* **Your goal**: Once the line with "Q: Is there a desk" is found in the material, write out that line and every later line exactly, through the end.

/---

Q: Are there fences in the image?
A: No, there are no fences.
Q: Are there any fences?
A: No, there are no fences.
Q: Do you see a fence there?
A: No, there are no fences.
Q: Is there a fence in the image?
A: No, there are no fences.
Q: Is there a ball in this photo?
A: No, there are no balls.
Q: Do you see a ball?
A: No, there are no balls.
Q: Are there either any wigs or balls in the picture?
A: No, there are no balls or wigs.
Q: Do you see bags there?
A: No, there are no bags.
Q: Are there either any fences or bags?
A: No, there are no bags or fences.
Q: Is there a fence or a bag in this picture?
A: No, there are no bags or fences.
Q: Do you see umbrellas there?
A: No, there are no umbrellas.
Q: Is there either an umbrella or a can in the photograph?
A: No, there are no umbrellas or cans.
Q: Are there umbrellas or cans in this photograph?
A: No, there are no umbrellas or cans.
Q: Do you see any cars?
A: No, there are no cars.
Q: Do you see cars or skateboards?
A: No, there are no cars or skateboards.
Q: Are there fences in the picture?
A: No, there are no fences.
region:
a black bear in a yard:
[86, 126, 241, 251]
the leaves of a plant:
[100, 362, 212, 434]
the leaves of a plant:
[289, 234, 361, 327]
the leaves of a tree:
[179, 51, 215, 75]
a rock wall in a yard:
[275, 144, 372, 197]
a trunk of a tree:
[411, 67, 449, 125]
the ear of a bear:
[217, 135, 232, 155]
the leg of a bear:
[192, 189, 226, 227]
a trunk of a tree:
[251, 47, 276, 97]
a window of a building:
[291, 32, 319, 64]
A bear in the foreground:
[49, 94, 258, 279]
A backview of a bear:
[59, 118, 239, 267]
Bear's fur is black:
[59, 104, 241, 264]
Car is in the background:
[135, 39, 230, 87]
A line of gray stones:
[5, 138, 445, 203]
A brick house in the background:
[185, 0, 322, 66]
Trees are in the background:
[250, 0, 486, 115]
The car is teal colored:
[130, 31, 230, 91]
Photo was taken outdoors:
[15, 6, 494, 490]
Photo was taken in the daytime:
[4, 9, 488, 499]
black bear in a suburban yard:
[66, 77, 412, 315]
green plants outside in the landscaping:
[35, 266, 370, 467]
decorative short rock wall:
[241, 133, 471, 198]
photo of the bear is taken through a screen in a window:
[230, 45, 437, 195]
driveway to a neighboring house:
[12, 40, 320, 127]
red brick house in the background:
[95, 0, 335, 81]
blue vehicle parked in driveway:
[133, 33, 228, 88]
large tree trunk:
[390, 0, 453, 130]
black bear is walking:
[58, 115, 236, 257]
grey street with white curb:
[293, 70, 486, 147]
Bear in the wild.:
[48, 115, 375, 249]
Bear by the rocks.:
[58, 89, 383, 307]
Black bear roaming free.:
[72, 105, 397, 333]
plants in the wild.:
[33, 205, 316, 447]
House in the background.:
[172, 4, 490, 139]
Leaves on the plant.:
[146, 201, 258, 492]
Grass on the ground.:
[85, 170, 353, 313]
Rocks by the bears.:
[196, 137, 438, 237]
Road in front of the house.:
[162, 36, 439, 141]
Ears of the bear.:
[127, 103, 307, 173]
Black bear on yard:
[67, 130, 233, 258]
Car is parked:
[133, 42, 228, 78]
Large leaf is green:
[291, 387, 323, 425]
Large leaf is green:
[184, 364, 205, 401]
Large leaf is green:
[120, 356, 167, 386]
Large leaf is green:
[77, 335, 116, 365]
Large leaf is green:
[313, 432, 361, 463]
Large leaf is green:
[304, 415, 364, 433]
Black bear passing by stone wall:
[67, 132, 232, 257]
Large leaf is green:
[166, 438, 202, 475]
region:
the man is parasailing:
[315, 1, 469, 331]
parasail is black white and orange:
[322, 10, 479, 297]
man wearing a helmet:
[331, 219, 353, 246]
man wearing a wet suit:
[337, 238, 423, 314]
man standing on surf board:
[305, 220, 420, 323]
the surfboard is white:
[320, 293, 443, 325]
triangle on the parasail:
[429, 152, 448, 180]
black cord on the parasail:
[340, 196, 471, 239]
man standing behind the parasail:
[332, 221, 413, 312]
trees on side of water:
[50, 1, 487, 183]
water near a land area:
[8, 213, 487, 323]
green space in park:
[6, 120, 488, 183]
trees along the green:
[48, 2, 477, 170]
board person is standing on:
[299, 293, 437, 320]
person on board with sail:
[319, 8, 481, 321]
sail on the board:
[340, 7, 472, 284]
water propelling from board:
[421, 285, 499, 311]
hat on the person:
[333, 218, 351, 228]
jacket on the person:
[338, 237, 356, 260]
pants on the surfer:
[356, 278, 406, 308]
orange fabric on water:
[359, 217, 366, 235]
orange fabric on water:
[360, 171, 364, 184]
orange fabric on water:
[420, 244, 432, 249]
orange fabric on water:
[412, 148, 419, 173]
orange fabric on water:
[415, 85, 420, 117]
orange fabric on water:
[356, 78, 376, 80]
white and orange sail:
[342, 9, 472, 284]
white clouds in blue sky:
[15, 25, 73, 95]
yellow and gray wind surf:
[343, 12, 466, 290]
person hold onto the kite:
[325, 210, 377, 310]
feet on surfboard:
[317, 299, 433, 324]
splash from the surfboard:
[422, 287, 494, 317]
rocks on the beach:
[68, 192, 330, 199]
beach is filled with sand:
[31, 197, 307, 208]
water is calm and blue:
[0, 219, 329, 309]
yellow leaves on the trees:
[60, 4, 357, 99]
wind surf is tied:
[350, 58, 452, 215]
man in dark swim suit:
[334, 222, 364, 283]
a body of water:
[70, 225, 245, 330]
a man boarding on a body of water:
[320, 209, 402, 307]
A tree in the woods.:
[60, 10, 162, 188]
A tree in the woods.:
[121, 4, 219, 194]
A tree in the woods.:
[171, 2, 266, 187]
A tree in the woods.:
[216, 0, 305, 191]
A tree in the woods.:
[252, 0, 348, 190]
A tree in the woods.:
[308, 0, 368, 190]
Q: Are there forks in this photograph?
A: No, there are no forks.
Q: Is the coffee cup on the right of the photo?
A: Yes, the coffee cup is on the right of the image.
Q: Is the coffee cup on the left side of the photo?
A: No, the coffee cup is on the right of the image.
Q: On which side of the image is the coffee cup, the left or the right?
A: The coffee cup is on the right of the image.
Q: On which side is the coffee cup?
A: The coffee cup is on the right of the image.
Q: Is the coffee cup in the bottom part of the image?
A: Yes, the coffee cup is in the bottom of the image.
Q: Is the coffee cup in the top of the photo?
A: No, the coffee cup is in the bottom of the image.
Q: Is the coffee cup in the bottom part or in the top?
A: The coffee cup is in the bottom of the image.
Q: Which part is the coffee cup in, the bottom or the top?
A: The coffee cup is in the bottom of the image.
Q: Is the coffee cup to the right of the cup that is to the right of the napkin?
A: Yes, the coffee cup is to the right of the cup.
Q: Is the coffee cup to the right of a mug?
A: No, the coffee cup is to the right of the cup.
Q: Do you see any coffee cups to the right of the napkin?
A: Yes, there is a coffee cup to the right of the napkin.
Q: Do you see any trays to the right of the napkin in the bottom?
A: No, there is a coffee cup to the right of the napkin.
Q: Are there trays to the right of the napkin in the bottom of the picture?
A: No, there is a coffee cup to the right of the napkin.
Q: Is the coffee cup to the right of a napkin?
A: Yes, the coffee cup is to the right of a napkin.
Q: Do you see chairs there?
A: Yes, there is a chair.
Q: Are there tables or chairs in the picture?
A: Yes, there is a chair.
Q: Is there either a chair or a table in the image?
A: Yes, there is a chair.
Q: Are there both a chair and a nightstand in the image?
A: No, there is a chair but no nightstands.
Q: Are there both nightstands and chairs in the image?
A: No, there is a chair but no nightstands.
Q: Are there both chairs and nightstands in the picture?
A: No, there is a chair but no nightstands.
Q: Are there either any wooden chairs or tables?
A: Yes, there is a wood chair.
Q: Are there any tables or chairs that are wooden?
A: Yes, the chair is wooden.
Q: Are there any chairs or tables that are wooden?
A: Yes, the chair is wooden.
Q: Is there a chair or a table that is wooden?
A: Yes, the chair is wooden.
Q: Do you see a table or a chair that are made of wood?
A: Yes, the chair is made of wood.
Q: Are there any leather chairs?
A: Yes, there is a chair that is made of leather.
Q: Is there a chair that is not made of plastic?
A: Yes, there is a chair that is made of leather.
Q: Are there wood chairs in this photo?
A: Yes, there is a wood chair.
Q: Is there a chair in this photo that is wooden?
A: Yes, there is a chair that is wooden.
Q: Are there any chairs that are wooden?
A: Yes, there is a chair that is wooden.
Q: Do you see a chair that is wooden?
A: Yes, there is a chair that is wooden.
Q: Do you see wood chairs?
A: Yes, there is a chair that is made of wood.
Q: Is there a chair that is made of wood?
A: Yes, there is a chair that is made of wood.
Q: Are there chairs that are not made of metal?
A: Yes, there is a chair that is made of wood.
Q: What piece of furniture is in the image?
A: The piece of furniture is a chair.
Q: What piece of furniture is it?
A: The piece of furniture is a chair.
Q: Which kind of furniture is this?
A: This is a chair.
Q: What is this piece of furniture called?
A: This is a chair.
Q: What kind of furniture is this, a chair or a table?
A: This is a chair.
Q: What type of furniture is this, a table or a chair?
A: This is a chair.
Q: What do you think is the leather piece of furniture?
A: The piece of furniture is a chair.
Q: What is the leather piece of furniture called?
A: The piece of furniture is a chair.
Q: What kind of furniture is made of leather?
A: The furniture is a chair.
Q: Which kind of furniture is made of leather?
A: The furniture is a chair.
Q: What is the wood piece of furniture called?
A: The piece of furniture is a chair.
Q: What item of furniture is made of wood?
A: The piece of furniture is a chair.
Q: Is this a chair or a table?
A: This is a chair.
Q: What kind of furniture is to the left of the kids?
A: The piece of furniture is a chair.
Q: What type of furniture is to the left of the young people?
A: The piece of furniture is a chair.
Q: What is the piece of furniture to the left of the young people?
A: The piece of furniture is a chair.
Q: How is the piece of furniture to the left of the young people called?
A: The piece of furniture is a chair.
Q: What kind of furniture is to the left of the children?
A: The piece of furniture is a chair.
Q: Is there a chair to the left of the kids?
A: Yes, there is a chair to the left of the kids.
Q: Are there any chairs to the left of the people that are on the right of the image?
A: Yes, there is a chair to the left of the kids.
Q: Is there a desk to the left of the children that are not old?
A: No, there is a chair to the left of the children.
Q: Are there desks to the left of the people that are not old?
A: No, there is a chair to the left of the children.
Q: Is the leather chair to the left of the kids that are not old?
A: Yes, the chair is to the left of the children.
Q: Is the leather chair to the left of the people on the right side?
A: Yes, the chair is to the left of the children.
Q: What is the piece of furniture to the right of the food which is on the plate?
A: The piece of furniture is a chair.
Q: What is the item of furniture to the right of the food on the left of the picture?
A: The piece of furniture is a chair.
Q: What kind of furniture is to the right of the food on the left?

\---

* **Task answer**:
Q: Is there a desk to the left of the children that are not old?
A: No, there is a chair to the left of the children.
Q: Are there desks to the left of the people that are not old?
A: No, there is a chair to the left of the children.
Q: Is the leather chair to the left of the kids that are not old?
A: Yes, the chair is to the left of the children.
Q: Is the leather chair to the left of the people on the right side?
A: Yes, the chair is to the left of the children.
Q: What is the piece of furniture to the right of the food which is on the plate?
A: The piece of furniture is a chair.
Q: What is the item of furniture to the right of the food on the left of the picture?
A: The piece of furniture is a chair.
Q: What kind of furniture is to the right of the food on the left?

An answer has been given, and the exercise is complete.